#### Текст для изучения
Как относился Сервантес к своему роману? Можно сказать с уверенностью, что не сознавал его громадного значения. Вот что говорит об этом замечательный знаток испанской литературы Луи Виардо в статье, предпосланной французскому переводу «Дон-Кихота»: «Стоит только обратить внимание на странные небрежности, противоречия, ошибки, которыми кишит первая часть романа, чтобы найти в этом явное доказательство, что автор начал свое произведение в минуту дурного расположения духа, бутады, без определенного плана, отдавая перо в полную власть капризному воображению, будучи романистом по природе, не приписывая никакой серьезной важности своей книге, величия которой он, по-видимому, не понимал». В самом деле, в ней есть поразительные оплошности, которые возможны только при самом пренебрежительном отношении к собственному труду. Вот одна из них: Сервантес подробно рассказывает, как освобожденный Дон-Кихотом каторжник Гинес Пассамон ночью украл осла у Санчо Панса, как последний огорчился по этому поводу и оплакивал своего верного спутника. Через несколько глав осел снова появился, причем автор не дает никаких объяснений: очевидно, он просто забыл о краже осла, описанной в предшествующих главах. Такие небрежности попадаются нередко и во второй части, которая в общем написана более тщательно. Сервантес заставляет самого Дон-Кихота вступать в полемику с Авелланедой, автором апокрифического продолжения «Дон-Кихота». В качестве одного из доказательств, что противник его не имеет понятия о содержании романа, Сервантес замечает устами героя: Авелланеда «утверждает, что имя жены оруженосца Санчо-Панса — Мария Гутьеррец, тогда как на самом деле ее зовут Терезой Панса; тот, кто ошибается в такой существенной подробности, не может отвечать за правдивость всего рассказа». Но дело в том, что в этой «существенной подробности» ошибается вовсе не Авелланеда, а сам Мигуэль Сервантес: он забыл, что в первой части романа и даже в VII гл. второй он назвал жену Санчо — Жуаной Гутьеррец. Оплошность мелкая, но чрезвычайно характерная, показывающая, как небрежно и невнимательно относился гениальный писатель к своему лучшему труду. Таких наивных несообразностей и непоследовательностей встречается в романе очень много, и они свидетельствуют о том, как небрежно, почти эскизно создавались, конечно, не основные положения, а второстепенные детали великого произведения.

#### Данные для анализа
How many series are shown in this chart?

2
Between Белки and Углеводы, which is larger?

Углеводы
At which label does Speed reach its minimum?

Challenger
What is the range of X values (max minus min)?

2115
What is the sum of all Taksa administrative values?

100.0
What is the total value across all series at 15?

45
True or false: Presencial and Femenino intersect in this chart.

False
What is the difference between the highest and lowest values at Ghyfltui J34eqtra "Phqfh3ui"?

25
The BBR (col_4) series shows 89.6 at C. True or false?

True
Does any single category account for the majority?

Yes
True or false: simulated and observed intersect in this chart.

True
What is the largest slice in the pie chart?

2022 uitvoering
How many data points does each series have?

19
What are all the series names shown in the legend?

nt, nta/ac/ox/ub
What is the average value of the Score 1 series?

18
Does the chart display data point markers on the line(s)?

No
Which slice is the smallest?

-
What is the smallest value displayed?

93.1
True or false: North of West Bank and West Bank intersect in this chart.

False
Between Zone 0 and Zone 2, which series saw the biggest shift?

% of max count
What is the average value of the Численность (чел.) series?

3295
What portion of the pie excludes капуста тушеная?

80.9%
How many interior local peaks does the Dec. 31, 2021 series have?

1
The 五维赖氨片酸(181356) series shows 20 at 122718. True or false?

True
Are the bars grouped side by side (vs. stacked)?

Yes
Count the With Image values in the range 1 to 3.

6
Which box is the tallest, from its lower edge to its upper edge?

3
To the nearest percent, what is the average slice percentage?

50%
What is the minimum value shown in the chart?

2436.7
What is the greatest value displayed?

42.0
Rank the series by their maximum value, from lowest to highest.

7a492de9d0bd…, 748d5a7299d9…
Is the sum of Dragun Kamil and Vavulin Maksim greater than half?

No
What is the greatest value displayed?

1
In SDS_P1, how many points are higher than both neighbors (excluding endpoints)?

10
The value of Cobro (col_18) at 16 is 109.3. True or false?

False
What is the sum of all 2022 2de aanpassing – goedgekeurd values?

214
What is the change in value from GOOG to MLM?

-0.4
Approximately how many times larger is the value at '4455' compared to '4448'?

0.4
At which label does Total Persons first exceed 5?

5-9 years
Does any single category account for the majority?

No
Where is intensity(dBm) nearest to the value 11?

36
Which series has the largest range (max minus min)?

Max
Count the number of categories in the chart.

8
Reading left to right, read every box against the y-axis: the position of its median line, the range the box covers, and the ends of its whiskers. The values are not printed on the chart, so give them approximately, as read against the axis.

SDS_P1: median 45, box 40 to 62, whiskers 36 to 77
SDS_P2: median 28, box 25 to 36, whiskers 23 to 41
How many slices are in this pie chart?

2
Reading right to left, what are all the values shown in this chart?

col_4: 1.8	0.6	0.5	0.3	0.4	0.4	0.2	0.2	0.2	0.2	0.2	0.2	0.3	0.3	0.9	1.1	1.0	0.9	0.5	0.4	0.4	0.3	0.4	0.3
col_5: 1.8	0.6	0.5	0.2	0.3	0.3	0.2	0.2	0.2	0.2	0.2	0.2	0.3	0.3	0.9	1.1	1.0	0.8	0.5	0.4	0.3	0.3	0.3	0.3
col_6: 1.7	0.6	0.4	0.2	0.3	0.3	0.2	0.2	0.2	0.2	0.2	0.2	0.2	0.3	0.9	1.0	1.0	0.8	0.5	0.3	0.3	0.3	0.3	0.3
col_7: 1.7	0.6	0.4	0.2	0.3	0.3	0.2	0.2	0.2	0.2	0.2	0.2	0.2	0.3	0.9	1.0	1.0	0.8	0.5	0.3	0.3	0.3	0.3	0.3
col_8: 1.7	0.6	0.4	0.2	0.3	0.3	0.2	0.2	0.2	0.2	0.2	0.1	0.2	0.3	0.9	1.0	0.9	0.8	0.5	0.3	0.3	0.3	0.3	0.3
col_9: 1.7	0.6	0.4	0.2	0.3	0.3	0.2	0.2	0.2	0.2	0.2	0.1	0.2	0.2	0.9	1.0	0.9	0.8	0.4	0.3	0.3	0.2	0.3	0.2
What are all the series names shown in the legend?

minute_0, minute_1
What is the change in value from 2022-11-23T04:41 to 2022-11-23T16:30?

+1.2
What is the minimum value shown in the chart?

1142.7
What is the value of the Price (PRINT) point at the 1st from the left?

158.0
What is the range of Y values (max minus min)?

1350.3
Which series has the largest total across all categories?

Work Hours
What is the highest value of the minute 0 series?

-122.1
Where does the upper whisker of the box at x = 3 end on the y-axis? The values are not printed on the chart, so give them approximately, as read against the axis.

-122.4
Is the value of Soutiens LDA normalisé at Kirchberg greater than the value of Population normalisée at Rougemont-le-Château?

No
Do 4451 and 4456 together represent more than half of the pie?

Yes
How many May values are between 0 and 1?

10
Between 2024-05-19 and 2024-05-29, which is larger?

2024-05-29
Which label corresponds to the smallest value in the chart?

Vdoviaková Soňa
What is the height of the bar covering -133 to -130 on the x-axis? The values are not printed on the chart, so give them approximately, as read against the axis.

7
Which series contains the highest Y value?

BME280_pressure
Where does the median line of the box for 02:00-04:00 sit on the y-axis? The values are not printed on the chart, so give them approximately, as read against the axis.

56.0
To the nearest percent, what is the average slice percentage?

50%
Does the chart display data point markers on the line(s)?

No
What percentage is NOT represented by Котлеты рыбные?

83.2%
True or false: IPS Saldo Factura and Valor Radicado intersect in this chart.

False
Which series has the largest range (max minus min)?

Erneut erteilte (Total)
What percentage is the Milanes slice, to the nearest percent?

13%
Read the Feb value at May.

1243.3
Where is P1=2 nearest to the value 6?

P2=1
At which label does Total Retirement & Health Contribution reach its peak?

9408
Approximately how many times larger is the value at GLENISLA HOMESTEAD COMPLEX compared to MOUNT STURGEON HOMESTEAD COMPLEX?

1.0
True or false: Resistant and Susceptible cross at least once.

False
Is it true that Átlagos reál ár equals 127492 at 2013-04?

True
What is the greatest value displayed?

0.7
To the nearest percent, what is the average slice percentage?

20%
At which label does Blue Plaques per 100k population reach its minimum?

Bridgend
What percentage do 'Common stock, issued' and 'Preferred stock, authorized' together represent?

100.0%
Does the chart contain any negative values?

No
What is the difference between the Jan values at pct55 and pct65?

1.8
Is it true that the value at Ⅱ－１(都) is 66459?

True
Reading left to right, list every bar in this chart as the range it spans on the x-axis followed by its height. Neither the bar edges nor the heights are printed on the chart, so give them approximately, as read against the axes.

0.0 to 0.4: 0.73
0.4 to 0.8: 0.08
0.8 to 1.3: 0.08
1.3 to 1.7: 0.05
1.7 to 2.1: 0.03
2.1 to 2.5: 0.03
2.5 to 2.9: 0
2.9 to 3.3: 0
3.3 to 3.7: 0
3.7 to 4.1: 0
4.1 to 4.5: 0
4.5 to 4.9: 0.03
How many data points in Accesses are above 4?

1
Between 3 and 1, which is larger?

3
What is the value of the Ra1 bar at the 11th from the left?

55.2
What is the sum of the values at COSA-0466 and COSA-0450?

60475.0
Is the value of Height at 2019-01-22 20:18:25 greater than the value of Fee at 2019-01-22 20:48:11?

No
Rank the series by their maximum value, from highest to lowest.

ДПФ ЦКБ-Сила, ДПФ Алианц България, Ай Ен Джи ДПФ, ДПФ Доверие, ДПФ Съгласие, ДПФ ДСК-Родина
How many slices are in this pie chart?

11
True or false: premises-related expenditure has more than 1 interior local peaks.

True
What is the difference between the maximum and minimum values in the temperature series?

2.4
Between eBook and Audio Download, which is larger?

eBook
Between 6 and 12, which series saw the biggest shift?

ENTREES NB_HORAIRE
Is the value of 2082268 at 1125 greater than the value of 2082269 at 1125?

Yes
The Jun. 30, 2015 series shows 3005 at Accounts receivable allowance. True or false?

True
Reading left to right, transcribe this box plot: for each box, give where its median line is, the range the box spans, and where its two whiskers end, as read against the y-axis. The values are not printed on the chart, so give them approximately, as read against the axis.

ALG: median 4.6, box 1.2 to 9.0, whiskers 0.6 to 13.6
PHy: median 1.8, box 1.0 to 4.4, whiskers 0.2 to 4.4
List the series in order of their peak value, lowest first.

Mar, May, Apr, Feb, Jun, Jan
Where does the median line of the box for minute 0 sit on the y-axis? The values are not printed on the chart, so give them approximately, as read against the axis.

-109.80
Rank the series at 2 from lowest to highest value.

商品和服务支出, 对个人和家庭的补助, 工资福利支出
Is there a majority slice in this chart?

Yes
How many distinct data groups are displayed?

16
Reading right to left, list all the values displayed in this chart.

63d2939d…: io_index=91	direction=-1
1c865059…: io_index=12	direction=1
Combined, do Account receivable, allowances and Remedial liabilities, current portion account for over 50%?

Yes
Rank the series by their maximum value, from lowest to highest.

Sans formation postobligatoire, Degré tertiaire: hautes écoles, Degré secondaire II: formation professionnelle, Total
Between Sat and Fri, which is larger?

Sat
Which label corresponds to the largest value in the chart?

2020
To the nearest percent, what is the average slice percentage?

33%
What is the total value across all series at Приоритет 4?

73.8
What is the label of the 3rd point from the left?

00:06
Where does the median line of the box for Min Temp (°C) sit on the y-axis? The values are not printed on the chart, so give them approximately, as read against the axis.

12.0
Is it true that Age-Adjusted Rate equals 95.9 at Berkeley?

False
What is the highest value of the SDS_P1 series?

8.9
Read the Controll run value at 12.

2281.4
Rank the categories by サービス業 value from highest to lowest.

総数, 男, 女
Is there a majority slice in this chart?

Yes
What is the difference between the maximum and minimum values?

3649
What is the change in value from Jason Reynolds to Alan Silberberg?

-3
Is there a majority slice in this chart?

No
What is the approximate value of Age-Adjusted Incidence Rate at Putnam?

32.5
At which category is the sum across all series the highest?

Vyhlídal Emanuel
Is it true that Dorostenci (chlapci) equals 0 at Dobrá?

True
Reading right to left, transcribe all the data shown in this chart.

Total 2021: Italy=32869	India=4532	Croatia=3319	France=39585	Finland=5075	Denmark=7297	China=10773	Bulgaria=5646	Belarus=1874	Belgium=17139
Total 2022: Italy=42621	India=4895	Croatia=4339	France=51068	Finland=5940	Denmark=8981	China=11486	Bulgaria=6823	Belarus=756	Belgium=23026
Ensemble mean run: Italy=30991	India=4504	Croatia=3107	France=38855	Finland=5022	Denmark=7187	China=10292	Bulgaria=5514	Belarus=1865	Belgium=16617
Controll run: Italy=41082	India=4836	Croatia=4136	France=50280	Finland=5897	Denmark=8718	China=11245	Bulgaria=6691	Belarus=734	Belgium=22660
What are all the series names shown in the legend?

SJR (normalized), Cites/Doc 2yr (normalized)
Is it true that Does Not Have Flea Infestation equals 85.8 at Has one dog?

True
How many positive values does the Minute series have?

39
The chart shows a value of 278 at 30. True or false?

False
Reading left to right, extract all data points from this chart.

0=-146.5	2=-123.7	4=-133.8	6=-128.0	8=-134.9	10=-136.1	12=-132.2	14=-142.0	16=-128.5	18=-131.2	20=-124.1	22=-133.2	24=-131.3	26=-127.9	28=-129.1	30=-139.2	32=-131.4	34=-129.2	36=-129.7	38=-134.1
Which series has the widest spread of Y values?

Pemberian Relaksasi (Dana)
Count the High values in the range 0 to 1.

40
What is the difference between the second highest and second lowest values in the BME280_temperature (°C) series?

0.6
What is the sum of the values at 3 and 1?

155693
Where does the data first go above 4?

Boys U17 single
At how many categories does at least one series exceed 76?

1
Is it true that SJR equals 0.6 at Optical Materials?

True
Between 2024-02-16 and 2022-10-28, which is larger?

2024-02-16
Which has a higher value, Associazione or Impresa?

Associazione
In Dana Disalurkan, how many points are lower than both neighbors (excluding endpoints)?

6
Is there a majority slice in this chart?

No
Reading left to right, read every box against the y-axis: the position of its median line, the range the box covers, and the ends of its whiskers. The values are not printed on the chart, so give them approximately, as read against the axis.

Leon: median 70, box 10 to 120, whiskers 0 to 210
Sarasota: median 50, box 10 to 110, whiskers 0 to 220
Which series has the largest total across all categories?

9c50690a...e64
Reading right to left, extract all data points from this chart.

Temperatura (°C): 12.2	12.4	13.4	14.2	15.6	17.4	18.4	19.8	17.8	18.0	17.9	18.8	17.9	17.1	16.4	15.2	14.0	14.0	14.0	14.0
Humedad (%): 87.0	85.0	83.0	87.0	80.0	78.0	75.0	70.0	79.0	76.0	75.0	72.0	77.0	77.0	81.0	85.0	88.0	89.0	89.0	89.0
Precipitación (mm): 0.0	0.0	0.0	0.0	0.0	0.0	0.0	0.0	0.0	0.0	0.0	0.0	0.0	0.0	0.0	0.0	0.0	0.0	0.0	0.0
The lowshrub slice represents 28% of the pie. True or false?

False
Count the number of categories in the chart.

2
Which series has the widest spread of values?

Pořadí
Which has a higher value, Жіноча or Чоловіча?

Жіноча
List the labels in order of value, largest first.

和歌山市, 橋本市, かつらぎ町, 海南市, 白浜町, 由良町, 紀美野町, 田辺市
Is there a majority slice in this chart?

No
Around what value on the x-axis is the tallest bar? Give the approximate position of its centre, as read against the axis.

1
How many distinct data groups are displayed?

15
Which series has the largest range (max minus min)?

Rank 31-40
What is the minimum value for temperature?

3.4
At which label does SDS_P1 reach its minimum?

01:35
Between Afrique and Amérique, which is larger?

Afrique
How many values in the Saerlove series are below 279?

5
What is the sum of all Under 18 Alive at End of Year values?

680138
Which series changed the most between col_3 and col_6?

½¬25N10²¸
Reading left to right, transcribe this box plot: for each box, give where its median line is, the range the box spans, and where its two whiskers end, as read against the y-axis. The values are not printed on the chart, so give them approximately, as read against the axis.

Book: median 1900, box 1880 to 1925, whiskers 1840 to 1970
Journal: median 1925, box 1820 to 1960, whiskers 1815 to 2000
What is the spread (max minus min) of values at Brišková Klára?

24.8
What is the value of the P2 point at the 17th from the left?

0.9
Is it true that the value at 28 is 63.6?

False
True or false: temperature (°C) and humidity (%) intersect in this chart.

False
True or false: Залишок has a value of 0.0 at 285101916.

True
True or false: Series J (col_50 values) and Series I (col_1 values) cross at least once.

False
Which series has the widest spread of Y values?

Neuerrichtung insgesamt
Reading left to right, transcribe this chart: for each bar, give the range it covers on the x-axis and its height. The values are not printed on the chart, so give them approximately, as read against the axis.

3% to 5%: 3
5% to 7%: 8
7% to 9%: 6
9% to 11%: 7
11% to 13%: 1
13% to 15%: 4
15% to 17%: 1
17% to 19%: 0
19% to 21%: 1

#### Задания для выполнения
1/ Ответьте на вопросы по тексту о Сервантесе:
(a) Кто ночью украл осла у Санчо Панса?
(b) Какое имя, по словам Дон-Кихота, Авелланеда дает жене Санчо?
(c) Каким именем Сервантес сам назвал жену Санчо в первой части романа?
2/ Напишите продолжение текста о небрежностях Сервантеса в «Дон-Кихоте», начав сразу после его последнего предложения.

#### Ответы к упражнению
1/
(a) Каторжник Гинес Пассамон, освобожденный Дон-Кихотом.
(b) Мария Гутьеррец.
(c) Жуана Гутьеррец.

2/
В предисловии к роману Сервантес называет историю Дон-Кихота — «легендой сухой, как тростник, бедной по замыслу и языку, лишенной остроумия и эрудиции, без примечания на полях и комментариев в конце книги». Конечно, здесь есть некоторое преувеличение, некоторое «унижение паче гордости», но все-таки нельзя не заметить по общему тону предисловия, что Сервантес, выпуская в свет «Дон-Кихота», гораздо больше опасался за него и меньше рассчитывал на успех, чем издавая другие сочинения. Во второй части, в то время, когда книга доставила уже автору громкую европейскую славу, Сервантес дает более благоприятный отзыв о своем произведении, но все-таки говорит так умеренно и скромно, как будто удивляется, что его «сухая, бедная легенда» могла иметь серьезный успех. Между прочим, устами одного ученого гуманиста, Самсона Карраско, он не без некоторого самодовольства замечает, что книга его особенно распространена в «прихожих знатных лиц», среди лакеев и пажей: «нет ни одной передней вельможи, где бы вы не нашли экземпляра „Дон-Кихота“; один оставляет, другой тотчас же принимается за него; этот требует, тот уносит его с собой». Сервантес с трогательной наивностью, которая встречается только у очень больших, бессознательно гениальных художников, думает, что он оценил себя вполне справедливо, когда дает следующий отзыв о «Дон-Кихоте»: «История эта — самое приятное времяпрепровождение и наименее предосудительное из всех других, так как во всей книге нельзя найти ни одного непристойного слова, ни одной мысли, которая не была бы вполне католической».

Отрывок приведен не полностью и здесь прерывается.